Design an ML‑Powered Enterprise Document Search System
Context
You are designing a multi‑tenant enterprise search system that indexes documents from many sources (e.g., Google Drive, SharePoint, Confluence, Slack, GitHub) and serves low‑latency, high‑relevance results to end users. The system must enforce strict access controls, protect sensitive data, and scale cost‑effectively.
Requirements
Specify and justify:
-
Functional
-
Supported content types (PDF, Office docs, emails, images with text, code, web pages).
-
Query types (keyword, natural language questions, filters/facets, multilingual).
-
Multi‑tenant isolation and per‑document access control lists (ACLs).
-
Personalization (user/org context, recency, popularity).
-
Non‑functional
-
Latency SLA (e.g., P50, P95, P99 for query and for reranking).
-
Freshness SLA (e.g., soft near‑real‑time vs daily; per source).
-
Availability and durability targets.
-
Scalability targets (docs, QPS, tenants).
-
Cost constraints and levers (compute, storage, egress).
-
Security, Privacy, Compliance
-
Data privacy/PII strategy, encryption in transit/at rest, key management.
-
SOC2/GDPR considerations (data residency, retention, deletion).
-
Tenant isolation (logical and optionally physical).
Indexing Pipeline
Describe the end‑to‑end ingestion and indexing flow:
-
Connectors and Sync
-
Source connectors (APIs/webhooks/CDC), change detection, incremental sync, backfill.
-
Failure handling, retries, rate limiting, state checkpoints.
-
Parsing and Enrichment
-
Document parsing (PDF/Office), OCR for images/scans, HTML cleanup, code parsing.
-
Language detection, text normalization/tokenization, boilerplate removal.
-
Metadata extraction (author, created/modified, teams, labels), ACL extraction.
-
PII/sensitive detection and optional redaction/quarantine.
-
Deduplication and near‑duplicate clustering.
-
Chunking strategy (e.g., 512–1,000 tokens with overlap) and parent mapping.
-
Feature Generation
-
Lexical features (BM25/TF‑IDF, field boosts, bigrams).
-
Semantic features (embeddings for chunks and titles; multilingual models).
-
Auxiliary features (recency, popularity, click priors, authority).
Storage and Retrieval
-
Storage
-
Inverted index (e.g., Lucene/ES) for lexical retrieval.
-
Vector store (e.g., HNSW) for ANN semantic retrieval.
-
Sharding/partitioning across tenants; metadata and ACL storage.
-
Hybrid Retrieval Strategy
-
Candidate generation from both lexical and vector stores with ACL‑aware filtering.
-
Score fusion (e.g., weighted blend or Reciprocal Rank Fusion).
-
Candidate sizes and time budgets.
Ranking and Query Understanding
-
Ranking Stack
-
Options: learning‑to‑rank (e.g., LambdaMART/XGBoost) and/or neural cross‑encoder reranker.
-
Feature set and latency budget by stage.
-
Query Understanding
-
Spelling correction, synonyms/abbreviations, stemming/lemmatization.
-
Embedding of queries, intent detection, facet suggestion.
-
Multilingual handling (cross‑lingual embeddings, optional translation).

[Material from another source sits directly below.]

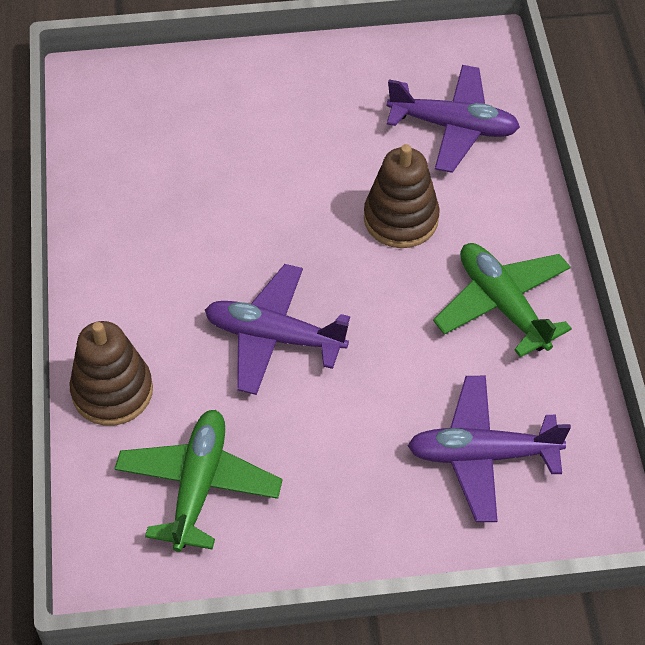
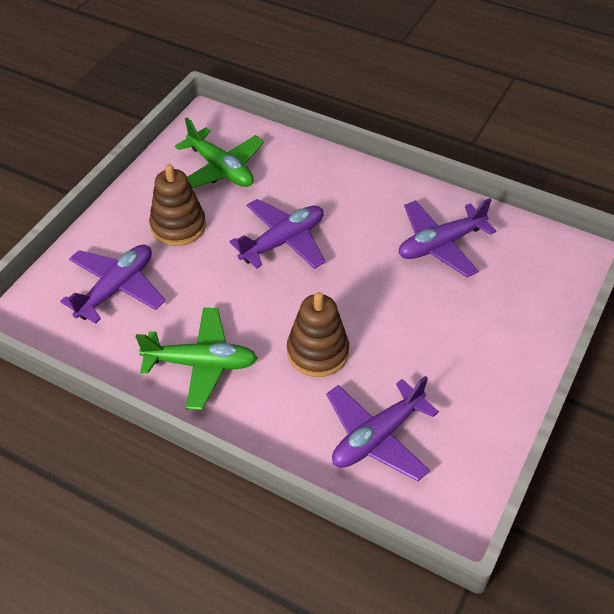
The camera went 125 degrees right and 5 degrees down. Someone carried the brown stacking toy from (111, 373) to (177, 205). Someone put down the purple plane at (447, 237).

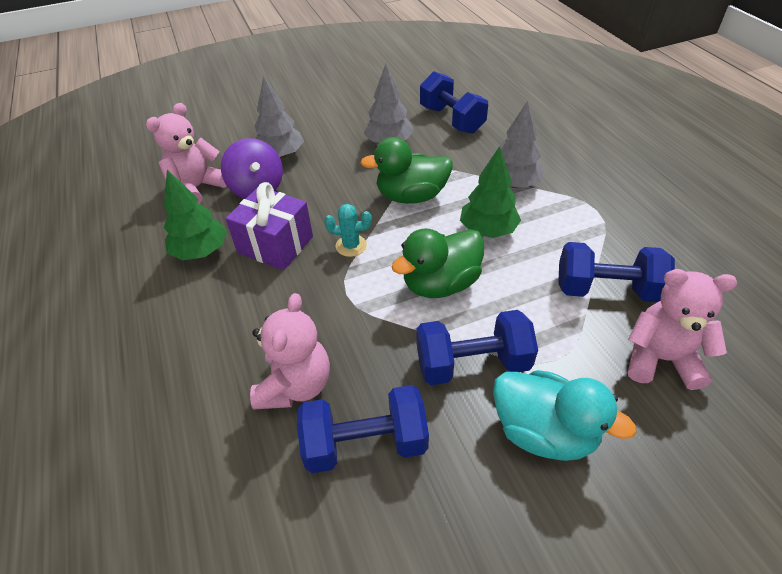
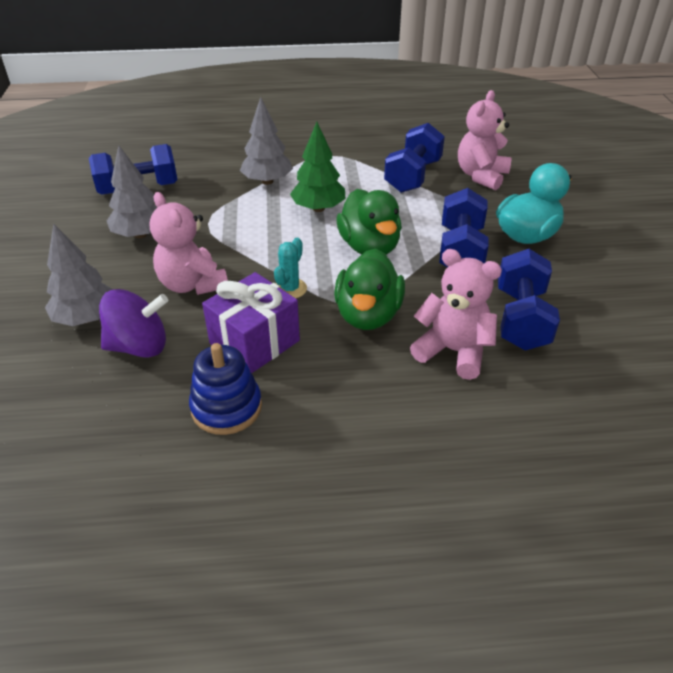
The camera went 75 degrees left and 5 degrees down. Someone carried the pink teddy bear from (186, 153) to (188, 243). Someone swapped the green tree at (195, 215) for the blue stacking toy at (225, 389). Someone carried the green duck from (406, 170) to (369, 289).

Personalization and Feedback
-
How to incorporate user/org context, click/dwell signals, recency and popularity.
-
Feedback loops: counterfactual learning, bandits, auto‑synonym mining, human‑in‑the‑loop.
Evaluation and Monitoring
-
Offline Evaluation
-
Metrics: NDCG@k, Recall@k, MRR; dataset curation; train/val/test splits.
-
Online Evaluation
-
A/B testing, interleaving, guardrails, success KPIs.
-
Monitoring
-
Latency, errors, zero‑result rate, freshness lag, ANN recall probes, data/feature drift.
Guardrails
-
Sensitive content filters, PII handling, leakage prevention in snippets and counts.
-
Safety, abuse and enumeration defenses; rate limiting.
Scalability and Operations
-
Capacity planning; horizontal scaling; multi‑region DR.
-
Caching layers (query/results, embeddings), invalidation.
-
Result deduplication and grouping.
-
Multilingual support details (tokenization, CJK, right‑to‑left).
Access Control Enforcement
-
Exact plan for enforcing ACLs at query time across lexical and vector retrieval without leaking unauthorized documents.
-
Side‑channel protections (counts, snippets, suggestions).